▸ SOURCE DATA:
--
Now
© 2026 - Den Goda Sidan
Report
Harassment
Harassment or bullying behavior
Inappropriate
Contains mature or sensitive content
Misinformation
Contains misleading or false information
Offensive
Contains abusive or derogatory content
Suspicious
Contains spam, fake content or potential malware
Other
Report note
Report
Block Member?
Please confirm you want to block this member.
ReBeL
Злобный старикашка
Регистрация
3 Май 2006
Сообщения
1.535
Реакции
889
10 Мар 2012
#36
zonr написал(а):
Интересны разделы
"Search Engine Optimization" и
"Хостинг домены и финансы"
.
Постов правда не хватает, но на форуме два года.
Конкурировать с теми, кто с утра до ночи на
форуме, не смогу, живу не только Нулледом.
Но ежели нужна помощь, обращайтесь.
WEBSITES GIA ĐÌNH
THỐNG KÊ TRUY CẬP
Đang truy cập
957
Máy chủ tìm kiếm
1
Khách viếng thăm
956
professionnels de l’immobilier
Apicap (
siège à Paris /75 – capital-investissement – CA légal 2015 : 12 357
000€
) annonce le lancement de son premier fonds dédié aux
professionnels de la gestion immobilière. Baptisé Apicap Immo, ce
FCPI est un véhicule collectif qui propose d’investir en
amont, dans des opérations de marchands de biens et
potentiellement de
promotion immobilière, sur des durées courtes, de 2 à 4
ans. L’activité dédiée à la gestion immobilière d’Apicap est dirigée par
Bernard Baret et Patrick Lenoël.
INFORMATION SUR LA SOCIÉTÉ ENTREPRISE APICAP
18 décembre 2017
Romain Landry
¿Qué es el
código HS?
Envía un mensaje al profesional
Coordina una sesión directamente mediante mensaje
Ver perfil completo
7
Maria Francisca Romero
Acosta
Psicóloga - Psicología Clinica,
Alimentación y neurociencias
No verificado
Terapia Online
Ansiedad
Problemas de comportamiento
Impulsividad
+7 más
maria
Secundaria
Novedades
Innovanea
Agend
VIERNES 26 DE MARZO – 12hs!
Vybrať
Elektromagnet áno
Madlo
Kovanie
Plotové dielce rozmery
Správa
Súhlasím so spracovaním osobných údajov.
--
▸ EXERCISE INSTRUCTIONS: Reproduce the rows above, swapping every "Contains" for "Includes" and leaving all else as it is.

▸ RESPONSE TO THIS EXERCISE:
Now
© 2026 - Den Goda Sidan
Report
Harassment
Harassment or bullying behavior
Inappropriate
Includes mature or sensitive content
Misinformation
Includes misleading or false information
Offensive
Includes abusive or derogatory content
Suspicious
Includes spam, fake content or potential malware
Other
Report note
Report
Block Member?
Please confirm you want to block this member.
ReBeL
Злобный старикашка
Регистрация
3 Май 2006
Сообщения
1.535
Реакции
889
10 Мар 2012
#36
zonr написал(а):
Интересны разделы
"Search Engine Optimization" и
"Хостинг домены и финансы"
.
Постов правда не хватает, но на форуме два года.
Конкурировать с теми, кто с утра до ночи на
форуме, не смогу, живу не только Нулледом.
Но ежели нужна помощь, обращайтесь.
WEBSITES GIA ĐÌNH
THỐNG KÊ TRUY CẬP
Đang truy cập
957
Máy chủ tìm kiếm
1
Khách viếng thăm
956
professionnels de l’immobilier
Apicap (
siège à Paris /75 – capital-investissement – CA légal 2015 : 12 357
000€
) annonce le lancement de son premier fonds dédié aux
professionnels de la gestion immobilière. Baptisé Apicap Immo, ce
FCPI est un véhicule collectif qui propose d’investir en
amont, dans des opérations de marchands de biens et
potentiellement de
promotion immobilière, sur des durées courtes, de 2 à 4
ans. L’activité dédiée à la gestion immobilière d’Apicap est dirigée par
Bernard Baret et Patrick Lenoël.
INFORMATION SUR LA SOCIÉTÉ ENTREPRISE APICAP
18 décembre 2017
Romain Landry
¿Qué es el
código HS?
Envía un mensaje al profesional
Coordina una sesión directamente mediante mensaje
Ver perfil completo
7
Maria Francisca Romero
Acosta
Psicóloga - Psicología Clinica,
Alimentación y neurociencias
No verificado
Terapia Online
Ansiedad
Problemas de comportamiento
Impulsividad
+7 más
maria
Secundaria
Novedades
Innovanea
Agend
VIERNES 26 DE MARZO – 12hs!
Vybrať
Elektromagnet áno
Madlo
Kovanie
Plotové dielce rozmery
Správa
Súhlasím so spracovaním osobných údajov.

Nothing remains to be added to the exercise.